Harrisville is north of Oscoda, which is north of Tawas, which is north of Bay City. Meetings of the Northeast Michigan Compassion Club take place wherever opportunity provides, and on Saturday March 22nd that happened to be the Holistic Health Center.
Over 50 people attended, which itself would make this a big event: even in large cities like Detroit and Ann Arbor it is unusual to draw a crowd of that size for a Club meeting. The Holistic Health Center’s generous front area was standing-room only when the guests began their presentations.
Club organizers Bethany Astrom and Kaye Kaiser both addressed the crowd, with Paul Pederson of the Center introducing a candidate seeking the Democratic nod for House of Representatives in the 106th District, Robert Kennedy.

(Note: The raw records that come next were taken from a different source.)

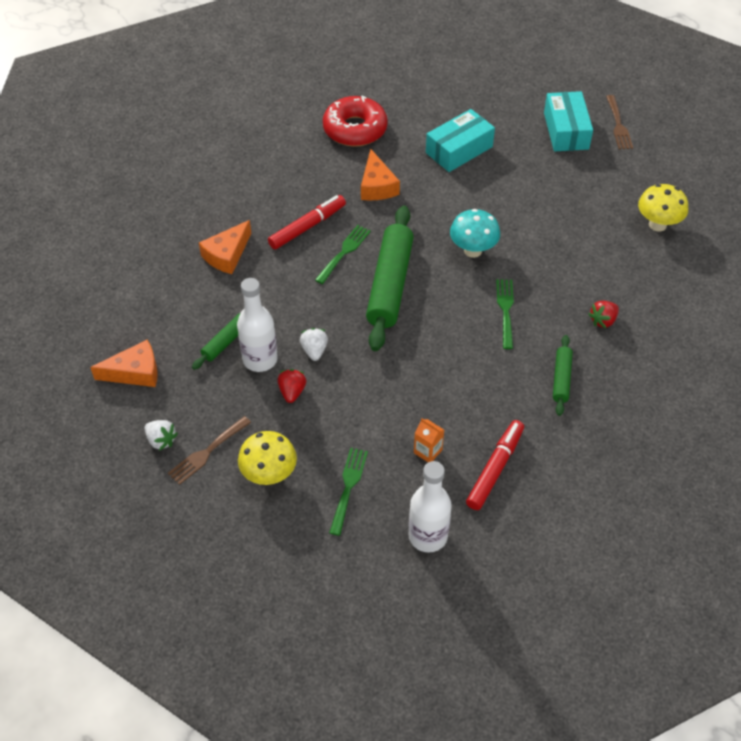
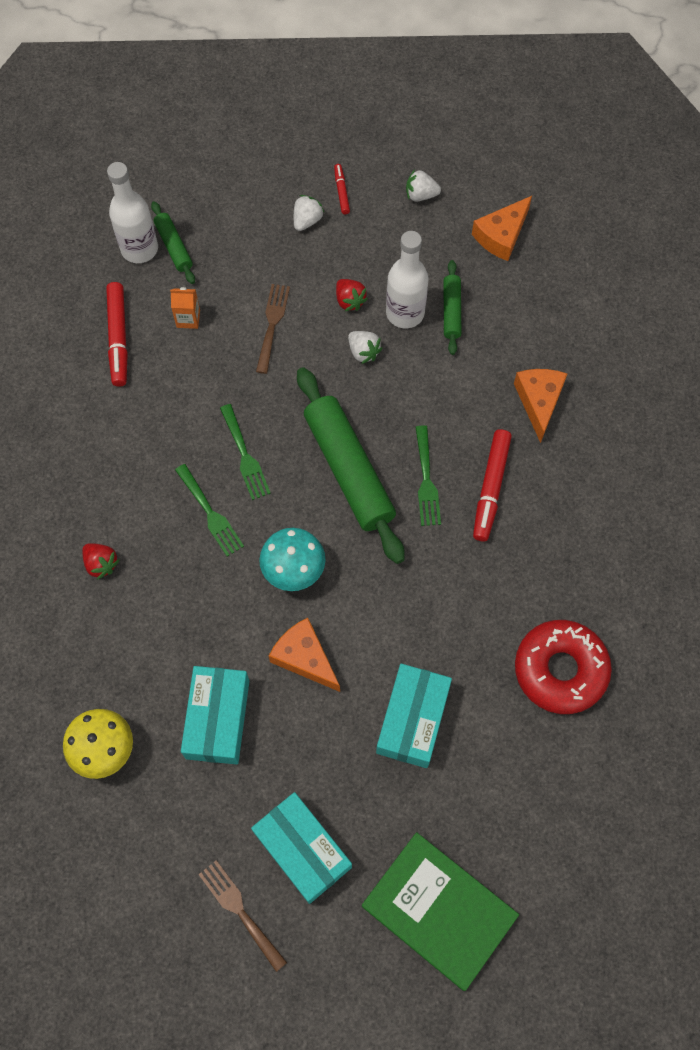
camera: 145 degrees right, 15 degrees up
(207, 452) = (374, 209): brown fork -> brown fork (272, 325)
(219, 482) = (341, 192): none -> red marker
(269, 475) = (307, 221): yellow mushroom -> white strawberry
(348, 487) = (233, 249): green fork -> green fork (244, 455)
(377, 186) = (464, 595): orange cheese -> orange cheese (304, 658)
(510, 78) = (439, 911): none -> green book
(561, 379) = (108, 466): green rolling pin -> green rolling pin (174, 247)
(576, 205) = (217, 719): none -> turquoise box
(603, 320) = (101, 564): red strawberry -> red strawberry turned 120 degrees clockwise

A former teacher in the area and a native son, Kennedy brought the message of restoring the per-pupil funding expenditure to something akin to the levels seen before Governor Snyder took office in 2011. His message of a government that twists legislation into something not originally intended was well-received by the audience.
Kennedy was followed by a series of speeches from Jamie Lowell, Brad Forrester, Kaiser and Rick Thompson, the author of this article. Local ballot proposals, pending legislation and the changing ways people can stay informed were among the issues raised. Questions were answered and answers were questioned by the crowd for more than an hour.
The evening’s keynote speaker was Iosco County Prosecutor Nichol Palumbo. Palumbo had addressed the NEMI in 2012 at a meeting held in Oscoda. At that time she was a candidate for the office, challenging a 27-year incumbent Republican in a conservative part of the state. Palumbo, a Democrat, spoke at the medical marijuana gathering- an event that generated positive news stories in local media. Palumbo was elected that November by 58%-42% margin. She won “every precinct, township and city” in the County, according to the local paper The Iosco News.
Palumbo’s duty is to act as the liaison between the public and the Courts, according to the Iosco county website, and in that capacity she performed well. She fielded questions about current law and patients rights, courtroom proceedings and the limitations of police. Palumbo expertly handled hypothetical scenarios tossed at her by meeting attendees and showed grace under pressure when people aired their grievances about past negative encounters with police officers.
“By far, the most problems I see… are with the transportation law,” Palumbo told the crowd. She was referring to the 2012 law requiring all marijuana- including medical marijuana in its various forms- to be carried in an automobile as if it is a loaded gun, meaning secured in a case in the trunk or away from the driver if no trunk is available. “People have a big mason jar in their backpack on the seat next to them- that’s not allowed,” she told the crowd.
After the meeting officially broke up Palumbo stayed for an extended period to answer questions, despite announcing earlier that she had to leave. She was very generous with her time and was thanked for her work by Astrom and Kaiser.
As always, no cannabis was used, displayed, traded or sold at the meeting in accordance with the Club’s longstanding policy. No date has yet been set for the next NEMI meeting.